In these days of generally declining church attendance, there is an eagerness to welcome ‘into fellowship’ the ‘unattached’ and isolated Christians who now exist in some numbers. Such wide–heartedness, if taken at face value, is to be welcomed, although as ever, it needs to be tempered with the Apostle’s cautionary word “Lay hands quickly on no man, nor partake in others’ sins. Keep thyself pure” (1 Tim. 5: 22).

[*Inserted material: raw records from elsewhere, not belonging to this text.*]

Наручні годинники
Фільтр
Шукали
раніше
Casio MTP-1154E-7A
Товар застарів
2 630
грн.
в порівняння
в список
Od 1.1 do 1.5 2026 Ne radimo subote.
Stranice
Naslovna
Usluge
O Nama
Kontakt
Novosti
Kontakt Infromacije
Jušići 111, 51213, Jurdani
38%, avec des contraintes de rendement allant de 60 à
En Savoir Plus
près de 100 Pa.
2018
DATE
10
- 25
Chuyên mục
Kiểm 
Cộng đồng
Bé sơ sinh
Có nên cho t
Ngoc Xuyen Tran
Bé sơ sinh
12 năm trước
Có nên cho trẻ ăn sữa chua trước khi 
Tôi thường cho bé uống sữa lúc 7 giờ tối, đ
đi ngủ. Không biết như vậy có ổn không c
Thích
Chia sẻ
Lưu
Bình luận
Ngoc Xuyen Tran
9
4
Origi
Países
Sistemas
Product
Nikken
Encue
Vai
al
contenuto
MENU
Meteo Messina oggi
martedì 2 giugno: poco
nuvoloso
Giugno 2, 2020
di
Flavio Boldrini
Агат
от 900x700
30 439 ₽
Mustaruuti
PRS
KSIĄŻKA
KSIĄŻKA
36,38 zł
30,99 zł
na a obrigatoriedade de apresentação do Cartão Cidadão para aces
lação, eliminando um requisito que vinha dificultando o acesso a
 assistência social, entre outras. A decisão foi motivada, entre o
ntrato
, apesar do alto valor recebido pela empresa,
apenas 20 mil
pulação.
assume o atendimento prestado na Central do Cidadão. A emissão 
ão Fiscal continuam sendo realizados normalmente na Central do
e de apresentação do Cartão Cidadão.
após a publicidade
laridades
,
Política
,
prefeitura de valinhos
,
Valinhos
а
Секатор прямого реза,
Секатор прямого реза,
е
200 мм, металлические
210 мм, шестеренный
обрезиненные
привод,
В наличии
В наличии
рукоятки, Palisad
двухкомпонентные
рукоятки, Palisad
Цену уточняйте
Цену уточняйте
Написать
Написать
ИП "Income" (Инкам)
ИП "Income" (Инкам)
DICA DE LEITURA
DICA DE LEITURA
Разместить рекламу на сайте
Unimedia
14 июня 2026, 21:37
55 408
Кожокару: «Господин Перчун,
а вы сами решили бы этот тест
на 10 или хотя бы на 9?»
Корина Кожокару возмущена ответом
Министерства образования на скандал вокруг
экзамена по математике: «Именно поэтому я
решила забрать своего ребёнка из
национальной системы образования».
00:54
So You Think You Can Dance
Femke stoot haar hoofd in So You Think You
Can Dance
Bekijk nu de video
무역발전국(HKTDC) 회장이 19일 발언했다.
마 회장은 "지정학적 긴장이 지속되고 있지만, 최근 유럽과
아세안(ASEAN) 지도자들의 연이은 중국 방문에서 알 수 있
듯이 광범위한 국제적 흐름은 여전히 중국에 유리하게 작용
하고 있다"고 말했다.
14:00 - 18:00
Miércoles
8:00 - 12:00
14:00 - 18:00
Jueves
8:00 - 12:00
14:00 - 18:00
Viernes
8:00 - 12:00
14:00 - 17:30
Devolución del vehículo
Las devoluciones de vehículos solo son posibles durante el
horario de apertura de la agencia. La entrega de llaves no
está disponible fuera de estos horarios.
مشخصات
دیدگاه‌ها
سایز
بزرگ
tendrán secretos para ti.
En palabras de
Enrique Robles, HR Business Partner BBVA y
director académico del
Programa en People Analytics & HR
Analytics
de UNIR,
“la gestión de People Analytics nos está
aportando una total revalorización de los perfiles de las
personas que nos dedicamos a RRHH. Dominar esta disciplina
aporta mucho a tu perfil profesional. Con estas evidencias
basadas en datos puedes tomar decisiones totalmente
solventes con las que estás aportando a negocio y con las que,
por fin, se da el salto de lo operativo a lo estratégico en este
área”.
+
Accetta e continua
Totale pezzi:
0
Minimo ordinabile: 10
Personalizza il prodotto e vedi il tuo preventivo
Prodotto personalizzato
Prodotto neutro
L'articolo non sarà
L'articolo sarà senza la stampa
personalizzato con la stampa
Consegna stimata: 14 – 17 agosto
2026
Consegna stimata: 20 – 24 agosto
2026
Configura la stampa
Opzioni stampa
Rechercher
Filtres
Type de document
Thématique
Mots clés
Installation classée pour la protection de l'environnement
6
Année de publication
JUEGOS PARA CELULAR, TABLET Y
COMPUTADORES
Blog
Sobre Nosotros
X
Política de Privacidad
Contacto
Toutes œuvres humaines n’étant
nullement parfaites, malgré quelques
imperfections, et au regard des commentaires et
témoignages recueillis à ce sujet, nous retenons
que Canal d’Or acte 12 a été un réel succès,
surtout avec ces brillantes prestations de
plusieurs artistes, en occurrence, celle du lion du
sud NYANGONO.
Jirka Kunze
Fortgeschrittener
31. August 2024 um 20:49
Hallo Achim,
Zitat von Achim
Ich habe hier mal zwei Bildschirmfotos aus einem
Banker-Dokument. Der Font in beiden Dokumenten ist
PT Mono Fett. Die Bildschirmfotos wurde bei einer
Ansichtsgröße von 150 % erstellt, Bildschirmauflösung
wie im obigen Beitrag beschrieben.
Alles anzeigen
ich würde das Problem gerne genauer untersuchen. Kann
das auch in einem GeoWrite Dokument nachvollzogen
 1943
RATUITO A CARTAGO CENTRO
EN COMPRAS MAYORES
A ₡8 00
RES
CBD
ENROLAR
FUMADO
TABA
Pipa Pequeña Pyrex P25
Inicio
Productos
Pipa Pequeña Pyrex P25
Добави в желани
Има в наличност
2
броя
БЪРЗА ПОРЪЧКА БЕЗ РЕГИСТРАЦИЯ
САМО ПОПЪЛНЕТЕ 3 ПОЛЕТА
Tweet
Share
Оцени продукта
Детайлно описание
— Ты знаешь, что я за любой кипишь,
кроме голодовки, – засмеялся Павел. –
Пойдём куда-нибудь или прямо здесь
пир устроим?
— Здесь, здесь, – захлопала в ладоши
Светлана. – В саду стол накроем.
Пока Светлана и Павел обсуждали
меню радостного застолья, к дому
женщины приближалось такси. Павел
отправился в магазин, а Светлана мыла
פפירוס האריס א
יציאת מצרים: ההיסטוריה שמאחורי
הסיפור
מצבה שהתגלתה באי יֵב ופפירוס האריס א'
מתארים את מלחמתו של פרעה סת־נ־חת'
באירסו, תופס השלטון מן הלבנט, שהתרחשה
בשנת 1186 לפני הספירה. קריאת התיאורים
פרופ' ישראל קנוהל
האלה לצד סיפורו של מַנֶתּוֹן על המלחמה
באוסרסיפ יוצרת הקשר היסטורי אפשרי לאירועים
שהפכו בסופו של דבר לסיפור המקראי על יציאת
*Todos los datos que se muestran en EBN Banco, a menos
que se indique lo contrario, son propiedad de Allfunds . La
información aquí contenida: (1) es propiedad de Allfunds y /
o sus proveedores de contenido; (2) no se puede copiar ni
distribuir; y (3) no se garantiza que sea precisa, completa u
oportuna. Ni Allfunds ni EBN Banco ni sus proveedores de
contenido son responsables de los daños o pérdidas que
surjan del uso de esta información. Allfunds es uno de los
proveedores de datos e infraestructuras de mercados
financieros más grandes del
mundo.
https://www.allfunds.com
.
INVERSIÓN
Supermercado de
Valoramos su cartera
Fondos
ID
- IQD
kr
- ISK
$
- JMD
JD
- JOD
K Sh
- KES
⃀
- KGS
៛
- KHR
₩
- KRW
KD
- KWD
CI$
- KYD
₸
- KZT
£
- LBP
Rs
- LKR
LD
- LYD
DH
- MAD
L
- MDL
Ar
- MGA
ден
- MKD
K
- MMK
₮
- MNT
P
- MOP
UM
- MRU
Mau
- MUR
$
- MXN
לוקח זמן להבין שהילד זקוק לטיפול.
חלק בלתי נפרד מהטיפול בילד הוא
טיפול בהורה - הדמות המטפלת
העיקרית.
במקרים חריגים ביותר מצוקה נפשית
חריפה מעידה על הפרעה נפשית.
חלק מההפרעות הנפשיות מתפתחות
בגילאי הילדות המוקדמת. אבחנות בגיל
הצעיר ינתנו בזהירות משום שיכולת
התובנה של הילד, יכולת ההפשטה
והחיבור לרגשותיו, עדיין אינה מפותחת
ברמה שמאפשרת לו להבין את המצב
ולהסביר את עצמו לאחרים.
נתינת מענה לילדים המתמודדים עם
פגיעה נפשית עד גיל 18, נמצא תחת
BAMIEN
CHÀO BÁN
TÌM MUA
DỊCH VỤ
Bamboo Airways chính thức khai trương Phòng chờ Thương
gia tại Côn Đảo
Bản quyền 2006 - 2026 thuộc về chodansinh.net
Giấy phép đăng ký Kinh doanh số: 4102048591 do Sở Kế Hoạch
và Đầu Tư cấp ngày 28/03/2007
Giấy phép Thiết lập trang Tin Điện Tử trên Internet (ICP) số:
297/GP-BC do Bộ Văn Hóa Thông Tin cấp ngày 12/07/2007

   The individual Christian is often placed under considerable pressure to ‘join with us’, and this is often accompanied by the expectation that he or she will drop any awkward  ‘views’ and simply sign up to the constitution of the company. This attitude betrays a fundamental misunderstanding of fellowship. Fellowship is mutual. The numbers of persons involved are immaterial. Both parties are signing up to the constitutions of the other, even if one party is large and the other small.

   Too many labour under the misapprehension that others should join them, when really it is a question of joining together. They have in their minds the notion that a denomination, a sect, a circle or a meeting —call it what you like—is something to be joined. What we find in Scripture, however, is that the Church is composed of all believers. It was into the practical fellowship of that body that Paul desired to be joined (see Acts 9: 26), although he was, as a true believer, already a member. Such a thing would now be impossible, as the Church (as regards its outward appearance) is broken into innumerable pieces. No group today can claim to be the fellowship of God’s Son (see 1 Cor. 1: 9), and any other ‘fellowship’ is worthless. However, as individuals, we can seek to walk in the light of our calling—that is, endeavour to abide by the principles of His fellowship. This is what Paul envisaged in 2 Tim. 2: 22: “pursue righteousness, faith, love, peace, with those that call upon the Lord out of a pure heart”. Together, however, we make nothing corporate in God’s sight that others can join—we will only ever be so many individuals walking together in mutual fellowship.